Wine is usually regarded as a perishable that can be stored for years. But once the wine bottle is opened, the contents are exposed to external factors, perhaps most importantly, oxygen. This leads to oxidization, and the flavours, the taste, and sometimes even the colour begin to gradually change. In many cases, wines oxidize prematurely due to improper storage conditions and failures of the wine bottle closure system.
There is a wide variety of bottle closing systems, made of different materials:
- Crown shaped bottle caps – like beer or certain juices
- Layered cork – which comes from several joined layers
- Natural cork
Although they all have pros and cons, and the levels of oxygen permeability vary with each type, they provide the same solution: they properly close the wine bottle.
The most popular wine bottle closure systems are the traditional cork bottle cap and the screw cap (Stelvin). Over time, different methods were developed to solve the problems associated with cork, most particularly the use of aluminum bottle caps, which provides a safer form of sealing the bottle.
ABOUT SCREW CAPS
The Stelcap-wine bottle top was developed and registered as a trademark in 1959 by La Bouchage Mecanique (LBM), a French company, and later, in 1970, an Australian company was licensed to produce the sealing systems. This was the famous Stelcap closure. Eight years later, they shortened the name to “Stelvin,” as it is still known today. The production of these bottle caps continues unabated to this day.
Screw caps give the wine a consistent, almost completely airtight, or anoxic oxygen transfer barrier, which cylindrical closures do not have. This leads to fewer variations in the development of the wine, regardless of bottle, and the chances of them being affected by outside influences are much lower. There are now screw caps with various oxygen transmission rates (OTR), which allow controlled entry of oxygen (micro-oxygenation).
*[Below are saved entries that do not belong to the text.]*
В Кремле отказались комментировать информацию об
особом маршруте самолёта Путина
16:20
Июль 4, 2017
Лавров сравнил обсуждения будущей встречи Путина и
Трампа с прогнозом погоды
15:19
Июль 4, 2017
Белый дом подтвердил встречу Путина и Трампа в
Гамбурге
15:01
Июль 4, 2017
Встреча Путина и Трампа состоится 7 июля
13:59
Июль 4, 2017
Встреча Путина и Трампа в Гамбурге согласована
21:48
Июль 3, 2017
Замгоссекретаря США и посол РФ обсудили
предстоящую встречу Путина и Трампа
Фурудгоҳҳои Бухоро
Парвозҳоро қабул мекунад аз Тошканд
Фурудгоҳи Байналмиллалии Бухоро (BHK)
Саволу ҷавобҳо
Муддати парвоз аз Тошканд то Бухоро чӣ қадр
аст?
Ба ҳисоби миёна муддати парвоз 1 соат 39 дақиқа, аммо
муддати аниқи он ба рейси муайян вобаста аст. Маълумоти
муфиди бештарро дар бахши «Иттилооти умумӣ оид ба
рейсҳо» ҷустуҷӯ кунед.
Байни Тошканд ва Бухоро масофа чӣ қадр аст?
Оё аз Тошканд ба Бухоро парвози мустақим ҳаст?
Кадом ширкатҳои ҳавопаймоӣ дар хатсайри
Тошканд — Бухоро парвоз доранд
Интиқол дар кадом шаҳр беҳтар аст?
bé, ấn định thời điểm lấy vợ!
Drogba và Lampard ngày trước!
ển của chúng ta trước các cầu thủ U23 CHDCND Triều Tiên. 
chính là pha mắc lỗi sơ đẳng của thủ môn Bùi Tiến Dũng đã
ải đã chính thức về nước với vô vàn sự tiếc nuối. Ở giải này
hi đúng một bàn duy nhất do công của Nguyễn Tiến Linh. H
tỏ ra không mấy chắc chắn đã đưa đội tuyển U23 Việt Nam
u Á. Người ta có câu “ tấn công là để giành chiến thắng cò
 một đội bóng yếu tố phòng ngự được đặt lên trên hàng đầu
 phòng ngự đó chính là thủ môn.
These screw caps have small micro-perforations, and when used properly, can be a good alternative to cork, and are just as efficient at preventing spoilage or oxidation.
ABOUT CORK DOP
Corks have a history dating back to antiquity, and can even be found in ancient Egyptian tombs. They are a somewhat limited but effective resource because they are flexible, strong and impermeable to liquids. However, a small amount of oxygen does seep in, which leads to the evolution of the wine inside the bottle, which is otherwise conducive to wines that are meant to age. There is a risk, however, that a small percentage of closed cork bottles will contain a bacterium called TCA, which can ruin the aromas of the wine and give it an unpleasant odor. The plugs come in various sizes and styles, and in terms of material, can be made of either natural or synthetic cork.
According to aveine.paris (2020), 30% of US wine bottles are closed with screw caps, and in New Zealand, that percentage is closer to 90%. This is due in large part to the fact that many people consider screw caps to be a cheap alternative to cork, and think it prevents the wine from aging properly.
Perhaps the most important concern with the use of screw caps is based on the aging of the wine. According to a study by Hogue Cellars, a winery in Washington State, screw caps better retain the fruity aromas of both red and white wines. Synthetic corks have the same problems with oxidization and odour as their natural counterparts.
So we can conclude that both corks and screw caps have their pros and cons, and that both can be a good option, depending on the wine we wish to seal.